The Use of Darker Imagery to Highlight Social Justice Issues

I particularly like the work of Käthe Kollwitz, most especially her earlier realism-based drawings which seem equivalent to the work of news photographers today – highlighting and communicating the difficulties and troubles people go through. I could easily see this etching (below) as the equivalent of a Reuters photograph of an area of social injustice in our modern world. Below is a linked image of the last etching plate in the cycle of seven in her Peasant’s War Series…

‘The Prisoners’ (‘Die Gefangenen’), (1908), etching. Plate seven of seven from the cycle Peasants’ War (Bauernkrieg), (1903-08)

“The Prisoners” is undeniably a powerful image which carries a lot of emotion. Her themes, in her earlier career were all centred around social justice. I really love this particular etching (above) even though it’s quite disturbing. In it she wanted to express her empathy and show the courage, difficulty and struggles of poorer people at the time.

(If you’d like to explore more of her work here is a link to the Käthe Kollwitz Museum Köln. They have a virtual tour here, and this is a link to all of the images in her Peasants War cycle.)

Shadow Work

Another place where darker and more difficult images can be really helpful is in doing what therapist’s call “Shadow Work” – looking at the hidden and half hidden darker side to humanity, particularly inside ourselves. It’s another part of Art Therapy.

The image I worked on this week is, I think, to do with fear. It began as a pencil doodle of a monster drawn for fun, for halloween, but became more serious as I got into it…

I used my grey-toned sketchbook again for this. Once I had the pencils down I decided to use black and white pastels to shade and highlight the picture.

This is what that looked like…

This came out quite well in real life but the tonal differences weren’t strong enough for photographic reproduction to really capture the image properly. So I sprayed the paper with a fixative (Conté á Paris) and began to ink the drawing.
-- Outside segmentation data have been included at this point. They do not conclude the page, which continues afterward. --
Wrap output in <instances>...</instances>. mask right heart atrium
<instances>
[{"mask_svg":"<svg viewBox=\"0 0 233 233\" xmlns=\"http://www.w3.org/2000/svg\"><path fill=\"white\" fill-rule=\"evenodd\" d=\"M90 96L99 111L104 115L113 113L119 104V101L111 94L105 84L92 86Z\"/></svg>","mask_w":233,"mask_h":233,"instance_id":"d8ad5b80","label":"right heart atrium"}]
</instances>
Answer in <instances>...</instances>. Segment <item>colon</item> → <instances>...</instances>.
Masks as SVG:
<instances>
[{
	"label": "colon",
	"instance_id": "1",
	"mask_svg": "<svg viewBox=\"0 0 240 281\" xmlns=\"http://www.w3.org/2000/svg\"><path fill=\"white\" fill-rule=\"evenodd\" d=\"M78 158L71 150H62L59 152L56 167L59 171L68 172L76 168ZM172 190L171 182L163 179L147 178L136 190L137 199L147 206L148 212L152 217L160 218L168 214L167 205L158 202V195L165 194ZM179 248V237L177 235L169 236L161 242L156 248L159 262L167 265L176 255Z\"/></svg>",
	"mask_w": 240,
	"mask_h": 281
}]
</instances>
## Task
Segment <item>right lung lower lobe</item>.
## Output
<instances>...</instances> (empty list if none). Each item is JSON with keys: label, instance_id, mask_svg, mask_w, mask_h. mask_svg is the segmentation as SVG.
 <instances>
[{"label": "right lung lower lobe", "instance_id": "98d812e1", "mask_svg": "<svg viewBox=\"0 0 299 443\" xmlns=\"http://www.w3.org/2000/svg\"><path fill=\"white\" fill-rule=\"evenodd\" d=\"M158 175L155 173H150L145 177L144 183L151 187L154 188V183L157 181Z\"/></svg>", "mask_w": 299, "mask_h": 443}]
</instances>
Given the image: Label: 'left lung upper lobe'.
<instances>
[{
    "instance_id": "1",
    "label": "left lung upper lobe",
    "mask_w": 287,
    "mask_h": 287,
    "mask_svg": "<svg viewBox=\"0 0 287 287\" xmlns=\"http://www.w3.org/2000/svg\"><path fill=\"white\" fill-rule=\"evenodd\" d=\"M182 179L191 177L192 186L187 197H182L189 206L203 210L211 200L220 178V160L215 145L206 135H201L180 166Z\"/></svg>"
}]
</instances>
My original plan was to darken my darks with ink and then to add some white gel pen to add white highlights in the same manner. However the gel pen I own doesn’t write very well. It’s great for textural work but doesn’t produce a clean line. So I smoothed out what I’d already done with the gel pen using water and a fine brush and then went on to use white gouache to add my highlights. This is what that looked like…

I then felt that I needed to balance the white with some strong watercolour shadows. I painted them in using Winsor and Newton lamp black with a touch of burnt sienna to make the lamp black less blue and was finally satisfied with the image. Here is the finished monster…

Although it’s actually about fear, I think I could equally call it The hangover or maybe Teachers near the end of term!

LOL 😁

Finding your pack

This week’s art is a line and wash painting of a wolf howling out her song. I painted it for a friend.

I began with a quick sketch…

Next I refined my sketch and changed the shape of the howl in the air…

Once I was happy with my basic forms I moved on to ink. I used to simply redo my pencils in pen at this stage, but now I use this stage as a place where I can further refine the drawing. Here are the inks completed…

Once I had my ink drawing complete I then had to come up with my colours. So I photographed my ink drawing and then added colour digitally in Autodesk Sketchbook.

Once I had a solid idea of where I wanted to go colour-wise I finally began to add watercolour washes to my drawing. As usual I began with lighter washes and then developed my shadows. I pushed the colours I’d initially decided on digitally to bring more contrast into the image.